Sénégal : 7 ans de prison requis contre Karim

Manifestation pour demander la libération de Karim Wade Copyright de l’image AFP
Image caption Manifestation pour demander la libération de Karim Wade

Le parquet a requis sept ans de prison ferme et 250 milliards de francs Cfa d'amende contre Karim Wade, fils et ancien ministre de l'ex-président sénégalais Abdoulaye Wade, devant une juridiction sénégalaise anti-corruption.

Le procureur demande également l'application de l'article 34 du code pénal sénégalais qui prévoit une interdiction de droits civiques. Le procureur spécial près la Cour de répression de l'enrichissement illicite (CREI) a réclamé 7 ans de prison ferme contre l'ex-ministre Karim Wade pour les infractions d'enrichissement illicite et de corruption.

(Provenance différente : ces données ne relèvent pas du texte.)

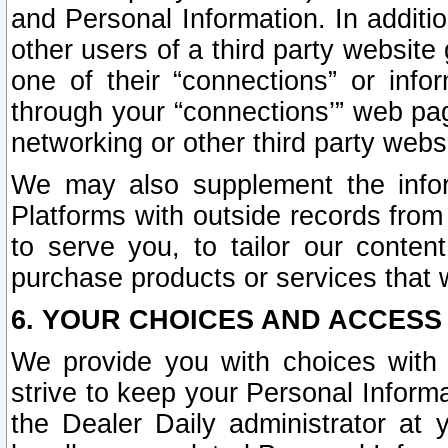
and Personal Information. In additi
other users of a third party website
one of their “connections” or info
through your “connections’” web page
networking or other third party websi
We may also supplement the infor
Platforms with outside records from 
to serve you, to tailor our conten
purchase products or services that w
6. YOUR CHOICES AND ACCESS
We provide you with choices with 
strive to keep your Personal Inform
the Dealer Daily administrator at yo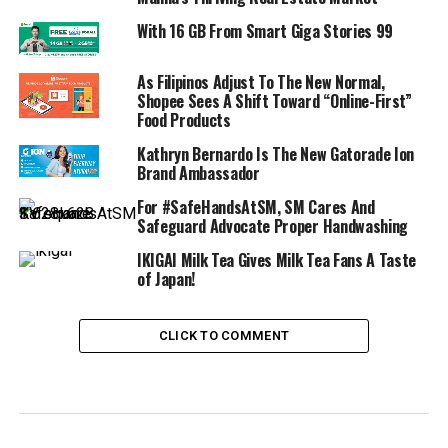
With 16 GB From Smart Giga Stories 99
As Filipinos Adjust To The New Normal,
Shopee Sees A Shift Toward “Online-First”
Food Products
Kathryn Bernardo Is The New Gatorade Ion
Brand Ambassador
For #SafeHandsAtSM, SM Cares And
Safeguard Advocate Proper Handwashing
IKIGAI Milk Tea Gives Milk Tea Fans A Taste
of Japan!
CLICK TO COMMENT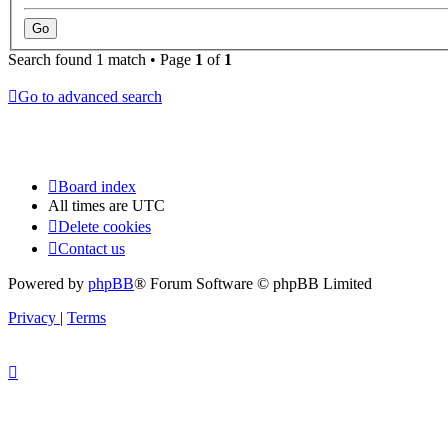
Search found 1 match • Page
1
of
1
Go to advanced search
Board index
All times are
UTC
Delete cookies
Contact us
Powered by
phpBB
® Forum Software © phpBB Limited
Privacy
|
Terms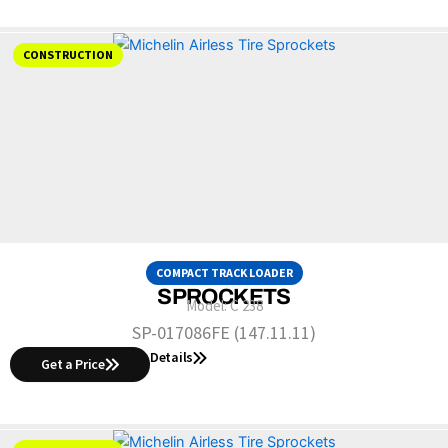
CONSTRUCTION
COMPACT TRACK LOADER
SPROCKETS
Model:
C 238
SP-017086FE (147.11.11)
Details
Get a Price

Il a surtout demandé la confiscation de tous les biens présents du fils de l'ex-président de la République Abdoulaye Wade, ainsi que la privation totale de tous ses droits prévus par l'article 34 du Code pénal.

Le réquisitoire a été prononcé en l'absence de Karim Wade et de ses avocats qui n'assistent plus aux audiences de la CREI depuis la mi-janvier pour réclamer leurs droits.

Karim Wade, qui est détention préventive depuis avril 2013, est poursuivi pour avoir illégalement acquis 117 milliards de francs CFA par le biais de montages financiers complexes du temps où il était conseiller puis ministre de son père entre 2000 à 2012. Karim Wade est jugé depuis le 31 juillet 2014 dans un procès qui a vu passer près d'une centaine de témoins.

Selon l'accusation, ses biens comprennent notamment un patrimoine immobilier, des sociétés au Sénégal et à l'étranger, des comptes bancaires et des voitures. D'après la défense, son patrimoine est d'environ 1,2 milliards de f cfa, gagnés pour l'essentiel quand il était trader en Europe avant de travailler auprès de son père.

Les partisans et les avocats de Karim Wade ont également régulièrement accusé le président Sall de vouloir le condamner pour l'empêcher de se présenter à la présidentielle de 2017, ce dont le pouvoir s'est défendu.